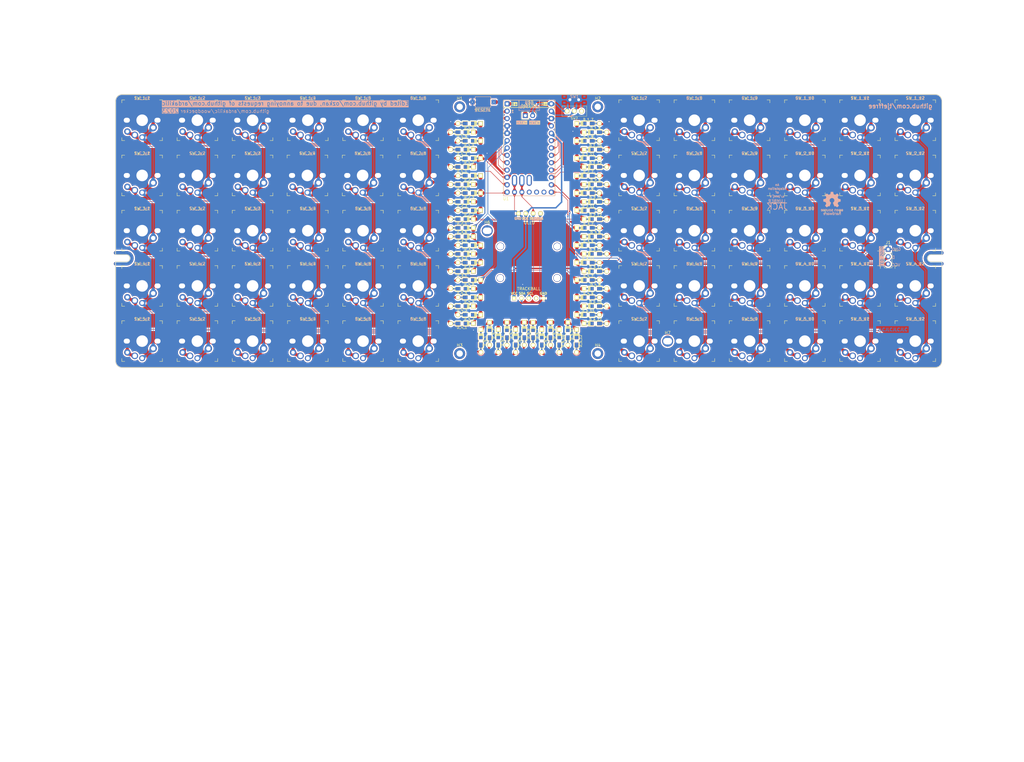
<source format=kicad_pcb>
(kicad_pcb (version 20221018) (generator pcbnew)

  (general
    (thickness 1.6)
  )

  (paper "A3")
  (title_block
    (title "woodpecker")
    (date "2023-12-12")
    (rev "2023.1")
  )

  (layers
    (0 "F.Cu" signal)
    (31 "B.Cu" signal)
    (32 "B.Adhes" user "B.Adhesive")
    (33 "F.Adhes" user "F.Adhesive")
    (34 "B.Paste" user)
    (35 "F.Paste" user)
    (36 "B.SilkS" user "B.Silkscreen")
    (37 "F.SilkS" user "F.Silkscreen")
    (38 "B.Mask" user)
    (39 "F.Mask" user)
    (40 "Dwgs.User" user "User.Drawings")
    (41 "Cmts.User" user "User.Comments")
    (42 "Eco1.User" user "User.Eco1")
    (43 "Eco2.User" user "User.Eco2")
    (44 "Edge.Cuts" user)
    (45 "Margin" user)
    (46 "B.CrtYd" user "B.Courtyard")
    (47 "F.CrtYd" user "F.Courtyard")
    (48 "B.Fab" user)
    (49 "F.Fab" user)
  )

  (setup
    (stackup
      (layer "F.SilkS" (type "Top Silk Screen"))
      (layer "F.Paste" (type "Top Solder Paste"))
      (layer "F.Mask" (type "Top Solder Mask") (thickness 0.01))
      (layer "F.Cu" (type "copper") (thickness 0.035))
      (layer "dielectric 1" (type "core") (thickness 1.51) (material "FR4") (epsilon_r 4.5) (loss_tangent 0.02))
      (layer "B.Cu" (type "copper") (thickness 0.035))
      (layer "B.Mask" (type "Bottom Solder Mask") (thickness 0.01))
      (layer "B.Paste" (type "Bottom Solder Paste"))
      (layer "B.SilkS" (type "Bottom Silk Screen"))
      (copper_finish "None")
      (dielectric_constraints no)
    )
    (pad_to_mask_clearance 0)
    (grid_origin 192.5 58.875)
    (pcbplotparams
      (layerselection 0x00010fc_ffffffff)
      (plot_on_all_layers_selection 0x0000000_00000000)
      (disableapertmacros false)
      (usegerberextensions false)
      (usegerberattributes false)
      (usegerberadvancedattributes false)
      (creategerberjobfile false)
      (dashed_line_dash_ratio 12.000000)
      (dashed_line_gap_ratio 3.000000)
      (svgprecision 6)
      (plotframeref false)
      (viasonmask false)
      (mode 1)
      (useauxorigin false)
      (hpglpennumber 1)
      (hpglpenspeed 20)
      (hpglpendiameter 15.000000)
      (dxfpolygonmode true)
      (dxfimperialunits true)
      (dxfusepcbnewfont true)
      (psnegative false)
      (psa4output false)
      (plotreference true)
      (plotvalue true)
      (plotinvisibletext false)
      (sketchpadsonfab false)
      (subtractmaskfromsilk false)
      (outputformat 1)
      (mirror false)
      (drillshape 0)
      (scaleselection 1)
      (outputdirectory "gerbers/keyboard-x2-lumberjack-arm/")
    )
  )

  (net 0 "")
  (net 1 "/ROW1")
  (net 2 "/ROW2")
  (net 3 "/ROW3")
  (net 4 "/ROW4")
  (net 5 "/ROW5")
  (net 6 "/COL3")
  (net 7 "/COL1")
  (net 8 "/COL2")
  (net 9 "/COL4")
  (net 10 "/COL5")
  (net 11 "/COL6")
  (net 12 "/COL7")
  (net 13 "/COL8")
  (net 14 "/COL9")
  (net 15 "Net-(D_1_1-A)")
  (net 16 "Net-(D_1_2-A)")
  (net 17 "Net-(D_1_3-A)")
  (net 18 "Net-(D_1_4-A)")
  (net 19 "Net-(D_1_5-A)")
  (net 20 "Net-(D_1_6-A)")
  (net 21 "Net-(D_1_7-A)")
  (net 22 "Net-(D_1_8-A)")
  (net 23 "Net-(D_1_9-A)")
  (net 24 "Net-(D_1_10-A)")
  (net 25 "Net-(D_1_11-A)")
  (net 26 "Net-(D_1_12-A)")
  (net 27 "/COL10")
  (net 28 "Net-(D_2_1-A)")
  (net 29 "/COL11")
  (net 30 "Net-(D_2_2-A)")
  (net 31 "/COL12")
  (net 32 "Net-(D_2_3-A)")
  (net 33 "Net-(D_2_4-A)")
  (net 34 "Net-(D_2_5-A)")
  (net 35 "Net-(D_2_6-A)")
  (net 36 "Net-(D_2_7-A)")
  (net 37 "Net-(D_2_8-A)")
  (net 38 "Net-(D_2_9-A)")
  (net 39 "Net-(D_2_10-A)")
  (net 40 "Net-(D_2_11-A)")
  (net 41 "Net-(D_2_12-A)")
  (net 42 "Net-(D_3_1-A)")
  (net 43 "Net-(D_3_2-A)")
  (net 44 "Net-(D_3_3-A)")
  (net 45 "Net-(D_3_4-A)")
  (net 46 "Net-(D_3_5-A)")
  (net 47 "Net-(D_3_6-A)")
  (net 48 "Net-(D_3_7-A)")
  (net 49 "Net-(D_3_8-A)")
  (net 50 "Net-(D_3_9-A)")
  (net 51 "Net-(D_3_10-A)")
  (net 52 "Net-(D_3_11-A)")
  (net 53 "Net-(D_3_12-A)")
  (net 54 "Net-(D_4_1-A)")
  (net 55 "Net-(D_4_2-A)")
  (net 56 "Net-(D_4_3-A)")
  (net 57 "Net-(D_4_4-A)")
  (net 58 "Net-(D_4_5-A)")
  (net 59 "Net-(D_4_6-A)")
  (net 60 "Net-(D_4_7-A)")
  (net 61 "Net-(D_4_8-A)")
  (net 62 "Net-(D_4_9-A)")
  (net 63 "Net-(D_4_10-A)")
  (net 64 "Net-(D_4_11-A)")
  (net 65 "Net-(D_4_12-A)")
  (net 66 "Net-(D_5_1-A)")
  (net 67 "Net-(D_5_2-A)")
  (net 68 "Net-(D_5_3-A)")
  (net 69 "Net-(D_5_4-A)")
  (net 70 "Net-(D_5_5-A)")
  (net 71 "Net-(D_5_6-A)")
  (net 72 "Net-(D_5_7-A)")
  (net 73 "Net-(D_5_8-A)")
  (net 74 "Net-(D_5_9-A)")
  (net 75 "Net-(D_5_10-A)")
  (net 76 "Net-(D_5_11-A)")
  (net 77 "Net-(D_5_12-A)")
  (net 78 "/3V3")
  (net 79 "/GND")
  (net 80 "/SDA")
  (net 81 "/SCL")
  (net 82 "/RST")
  (net 83 "unconnected-(U1-P1-07-LF-Pad27)")
  (net 84 "/BAT-")
  (net 85 "Net-(BT1-+)")
  (net 86 "unconnected-(TB1-INT-Pad4)")
  (net 87 "unconnected-(SW2-C-Pad3)")
  (net 88 "/RGB")
  (net 89 "unconnected-(J2-Pin_3-Pad3)")
  (net 90 "unconnected-(J2-Pin_4-Pad4)")
  (net 91 "unconnected-(J2-Pin_5-Pad5)")
  (net 92 "Net-(SW1-B)")
  (net 93 "unconnected-(SW1-A-Pad1)")

  (footprint "ProjectLocal:SW_MX_PG1350_NoLed" (layer "F.Cu") (at 325.85 58.875))

  (footprint "ProjectLocal:SW_MX_PG1350_NoLed" (layer "F.Cu") (at 268.7 58.875))

  (footprint "ProjectLocal:SW_MX_PG1350_NoLed" (layer "F.Cu") (at 325.85 77.925))

  (footprint "ProjectLocal:SW_MX_PG1350_NoLed" (layer "F.Cu") (at 268.7 77.925))

  (footprint "ProjectLocal:SW_MX_PG1350_NoLed" (layer "F.Cu") (at 325.85 96.975))

  (footprint "ProjectLocal:SW_MX_PG1350_NoLed" (layer "F.Cu") (at 306.8 96.975))

  (footprint "ProjectLocal:SW_MX_PG1350_NoLed" (layer "F.Cu") (at 249.65 77.925))

  (footprint "ProjectLocal:SW_MX_PG1350_NoLed" (layer "F.Cu") (at 325.85 116.025))

  (footprint "ProjectLocal:SW_MX_PG1350_NoLed" (layer "F.Cu") (at 325.85 135.075))

  (footprint "ProjectLocal:SW_MX_PG1350_NoLed" (layer "F.Cu") (at 287.75 116.025))

  (footprint "ProjectLocal:SW_MX_PG1350_NoLed" (layer "F.Cu") (at 268.7 116.025))

  (footprint "ProjectLocal:SW_MX_PG1350_NoLed" (layer "F.Cu") (at 78.2 135.075))

  (footprint "ProjectLocal:SW_MX_PG1350_NoLed" (layer "F.Cu") (at 116.3 135.075))

  (footprint "ProjectLocal:SW_MX_PG1350_NoLed" (layer "F.Cu") (at 135.35 135.075))

  (footprint "ProjectLocal:SW_MX_PG1350_NoLed" (layer "F.Cu") (at 268.7 135.075))

  (footprint "Keebio-Parts:Diode-dual" (layer "F.Cu") (at 172 78))

  (footprint "Keebio-Parts:Diode-dual" (layer "F.Cu") (at 172 114))

  (footprint "Keebio-Parts:Diode-dual" (layer "F.Cu") (at 191 132.5 90))

  (footprint "Keebio-Parts:Diode-dual" (layer "F.Cu") (at 188 135 90))

  (footprint "Keebio-Parts:Diode-dual" (layer "F.Cu") (at 185 132.5 90))

  (footprint "Keebio-Parts:Diode-dual" (layer "F.Cu") (at 179 132.5 90))

  (footprint "Keebio-Parts:Diode-dual" (layer "F.Cu") (at 172 72))

  (footprint "MountingHole:MountingHole_2.2mm_M2_DIN965_Pad" (layer "F.Cu") (at 168.68748 54.23755))

  (footprint "MountingHole:MountingHole_2.2mm_M2_DIN965_Pad" (layer "F.Cu") (at 216.31252 54.23755))

  (footprint "MountingHole:MountingHole_2.2mm_M2_DIN965_Pad" (layer "F.Cu") (at 168.68748 139.367309))

  (footprint "MountingHole:MountingHole_2.2mm_M2_DIN965_Pad" (layer "F.Cu") (at 216.31252 139.367309))

  (footprint "Keebio-Parts:Diode-dual" (layer "F.Cu") (at 206 132.5 90))

  (footprint "ProjectLocal:SW_MX_PG1350_NoLed" (layer "F.Cu") (at 249.65 135.075))

  (footprint "ProjectLocal:SW_MX_PG1350_NoLed" (layer "F.Cu") (at 135.35 116.025))

  (footprint "ProjectLocal:SW_MX_PG1350_NoLed" (layer "F.Cu") (at 116.3 116.025))

  (footprint "ProjectLocal:SW_MX_PG1350_NoLed" (layer "F.Cu") (at 97.25 116.025))

  (footprint "ProjectLocal:SW_MX_PG1350_NoLed" (layer "F.Cu") (at 59.15 135.075))

  (footprint "Keebio-Parts:Diode-dual" (layer "F.Cu") (at 172 126))

  (footprint "Keebio-Parts:Diode-dual" (layer "F.Cu") (at 172 120))

  (footprint "Keebio-Parts:Diode-dual" (layer "F.Cu")
    (tstamp 00000000-0000-0000-0000-00005f8e6da6)
    (at 169.5 111)
    (property "Description" "Diode (Through-hole or 0805)")
    (property "Sheetfile" "woodpecker.kicad_sch")
    (property "Sheetname" "")
    (property "ki_description" "Diode")
    (property "ki_keywords" "diode")
    (path "/00000000-0000-0000-0000-000061d879d7")
    (attr smd exclude_from_pos_files)
    (fp_text reference "D_3_1" (at -0.0254 1.4) (layer "F.SilkS")
        (effects (font (size 0.8 0.8) (thickness 0.15)))
      (tstamp 799e761c-1426-40e9-a069-1f4cb353bfaa)
    )
    (fp_text value "1N4148" (at 0 -1.925) (layer "F.SilkS") hide
        (effects (font (size 0.8 0.8) (thickness 0.15)))
      (tstamp 71af7b65-0e6b-402e-b1a4-b66be507b4dc)
    )
    (fp_line (start -2.54 -0.762) (end -2.54 0.762)
      (stroke (width 0.15) (type solid)) (layer "F.SilkS") (tstamp db1ed10a-ef86-43bf-93dc-9be76327f6d2))
    (fp_line (start -2.54 0.762) (end -2.032 0.762)
      (stroke (width 0.15) (type solid)) (layer "F.SilkS") (tstamp 18f1018d-5857-4c32-a072-f3de80352f74))
    (fp_line (start -2.54 0.762) (end 2.54 0.762)
      (stroke (width 0.15) (type solid)) (layer "F.SilkS") (tstamp 3d552623-2969-4b15-8623-368144f225e9))
    (fp_line (start 1.778 0.762) (end 1.778 -0.762)
      (stroke (width 0.15) (type solid)) (layer "F.SilkS") (tstamp 4fd9bc4f-0ae3-42d4-a1b4-9fb1b2a0a7fd))
    (fp_line (start 1.905 0.762) (end 1.905 -0.762)
      (stroke (width 0.15) (type solid)) (layer "F.SilkS") (tstamp 86e98417-f5e4-48ba-8147-ef66cc03dde6))
    (fp_line (start 2.032 -0.762) (end 2.032 0.762)
      (stroke (width 0.15) (type solid)) (layer "F.SilkS") (tstamp 02f8904b-a7b2-49dd-b392-764e7e29fb51))
    (fp_line (start 2.159 0.762) (end 2.159 -0.762)
      (stroke (width 0.15) (type solid)) (layer "F.SilkS") (tstamp 992a2b00-5e28-4edd-88b5-994891512d8d))
    (fp_line (start 2.286 -0.762) (end 2.286 0.762)
      (stroke (width 0.15) (type solid)) (layer "F.SilkS") (tstamp 8bd46048-cab7-4adf-af9a-bc2710c1894c))
    (fp_line (start 2.413 0.762) (end 2.413 -0.762)
      (stroke (width 0.15) (type solid)) (layer "F.SilkS") (tstamp e70d061b-28f0-4421-ad15-0598604086e8))
    (fp_line (start 2.54 -0.762) (end -2.54 -0.762)
      (stroke (width 0.15) (type solid)) (layer "F.S
... [3435350 chars truncated]
</source>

→ Task statement
Look through the entries and return every line where "woodpecker" appears.

→ Problem solution
    (title "woodpecker")
    (property "Sheetfile" "woodpecker.kicad_sch")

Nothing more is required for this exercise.